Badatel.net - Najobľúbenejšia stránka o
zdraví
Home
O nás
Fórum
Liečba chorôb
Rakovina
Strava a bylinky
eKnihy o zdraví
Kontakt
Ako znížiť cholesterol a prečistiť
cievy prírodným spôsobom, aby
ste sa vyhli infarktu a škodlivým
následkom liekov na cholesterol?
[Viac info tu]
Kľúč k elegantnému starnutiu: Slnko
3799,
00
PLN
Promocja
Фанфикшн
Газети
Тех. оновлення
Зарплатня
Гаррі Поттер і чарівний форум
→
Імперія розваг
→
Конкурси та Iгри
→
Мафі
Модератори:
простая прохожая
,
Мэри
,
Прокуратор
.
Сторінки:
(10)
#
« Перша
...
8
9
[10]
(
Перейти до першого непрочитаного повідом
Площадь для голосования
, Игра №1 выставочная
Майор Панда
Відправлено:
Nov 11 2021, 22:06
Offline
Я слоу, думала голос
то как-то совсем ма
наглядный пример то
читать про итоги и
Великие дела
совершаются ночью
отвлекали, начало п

--

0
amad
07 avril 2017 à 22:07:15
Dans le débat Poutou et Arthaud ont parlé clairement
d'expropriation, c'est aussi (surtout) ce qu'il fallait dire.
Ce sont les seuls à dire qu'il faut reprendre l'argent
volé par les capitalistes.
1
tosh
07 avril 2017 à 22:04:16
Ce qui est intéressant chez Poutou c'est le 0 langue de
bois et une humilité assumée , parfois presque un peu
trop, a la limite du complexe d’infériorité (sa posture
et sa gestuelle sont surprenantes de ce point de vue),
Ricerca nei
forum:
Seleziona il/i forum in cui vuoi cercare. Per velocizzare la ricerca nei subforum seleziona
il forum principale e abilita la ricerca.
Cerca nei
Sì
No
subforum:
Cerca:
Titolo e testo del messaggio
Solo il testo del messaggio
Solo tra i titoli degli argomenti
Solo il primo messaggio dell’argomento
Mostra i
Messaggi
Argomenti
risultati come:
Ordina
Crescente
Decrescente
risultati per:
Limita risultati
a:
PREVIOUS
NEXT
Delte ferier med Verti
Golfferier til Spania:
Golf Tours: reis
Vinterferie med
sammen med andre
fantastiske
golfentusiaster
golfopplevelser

- _What to do_:
Please count the lines of the records above that contain the word "cholesterol", treating uppercase and lowercase as different. Give only the number.

- _Result of this task_:
2